It’s interesting that very few apologists for the previous regime repeat the mantra of some years ago, that bullish sentiment in the KSE – at the time the best performing Asian market – is an adequate indicator of economic growth. Yet even if today’s ground reality betrays a hollowness in the assertion, there is usually some level of coupling between national income trajectory and stock market mechanism. But ours is a strange story. The economy is near collapse, deficits are out of control, tax revenue is minimal and export earnings are dropping due to crippling energy shortage, yet the KSE is on steroids, breaching barrier after barrier with some technical analysts even predicting a rise all the way to 18,000. Are they really in their right minds?
Best not get ahead of ourselves. True, the market has displayed tremendous, unexpected resilience. And while the latest surge owes to a multiplication of factors like bid in the international commodities market, rising regional cement demand, improving Pak-US ties, etc, the point might not be far when all-round euphoria actually becomes a precursor to collapse. It’s somewhat like the old real-estate-bubble warning – take profits and exit when everyone including the taxi driver tells you to buy property. In the stock market, it’s a good idea to leave when stocks with fundamentally no life start testing upper limits in day trading.

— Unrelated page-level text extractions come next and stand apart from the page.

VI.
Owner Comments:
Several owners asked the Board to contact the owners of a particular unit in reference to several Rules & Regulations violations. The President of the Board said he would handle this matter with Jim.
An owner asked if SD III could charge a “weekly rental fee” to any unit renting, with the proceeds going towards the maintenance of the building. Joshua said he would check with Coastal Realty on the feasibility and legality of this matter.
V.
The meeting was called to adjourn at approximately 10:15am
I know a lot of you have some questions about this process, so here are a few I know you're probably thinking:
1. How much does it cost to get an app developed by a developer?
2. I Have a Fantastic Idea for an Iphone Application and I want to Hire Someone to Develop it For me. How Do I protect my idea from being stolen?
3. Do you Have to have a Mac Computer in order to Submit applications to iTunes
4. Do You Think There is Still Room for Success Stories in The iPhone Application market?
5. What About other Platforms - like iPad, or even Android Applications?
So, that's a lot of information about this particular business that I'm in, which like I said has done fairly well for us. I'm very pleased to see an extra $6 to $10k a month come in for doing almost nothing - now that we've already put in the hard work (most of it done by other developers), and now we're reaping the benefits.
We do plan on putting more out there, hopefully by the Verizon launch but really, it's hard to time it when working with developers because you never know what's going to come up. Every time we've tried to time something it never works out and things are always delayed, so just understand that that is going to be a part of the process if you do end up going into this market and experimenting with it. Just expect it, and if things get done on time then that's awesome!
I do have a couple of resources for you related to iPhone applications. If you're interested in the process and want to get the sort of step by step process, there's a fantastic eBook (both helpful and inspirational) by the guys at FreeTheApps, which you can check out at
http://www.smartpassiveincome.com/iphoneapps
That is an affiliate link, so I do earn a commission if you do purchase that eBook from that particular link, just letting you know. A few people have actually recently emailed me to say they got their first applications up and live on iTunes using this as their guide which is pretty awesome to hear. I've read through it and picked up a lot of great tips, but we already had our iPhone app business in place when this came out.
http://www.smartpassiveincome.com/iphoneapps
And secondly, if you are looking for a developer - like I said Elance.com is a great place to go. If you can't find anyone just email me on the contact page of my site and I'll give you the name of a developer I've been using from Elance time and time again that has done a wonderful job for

And that, unfortunately, has begun. Perhaps now, or soon enough, is just the right time for market regulators to make sure a re-run of the ’05 and ’06 collapses is not in the offing. It’d be a shame if the recent roller coaster turns out just another despicable, deliberate act of manipulation, of bad guys entering, bidding up the market, inviting all and sundry, and leaving after whitening a lot of black money. A lot of middle class wannabes have been burnt this way before. It should not happen again.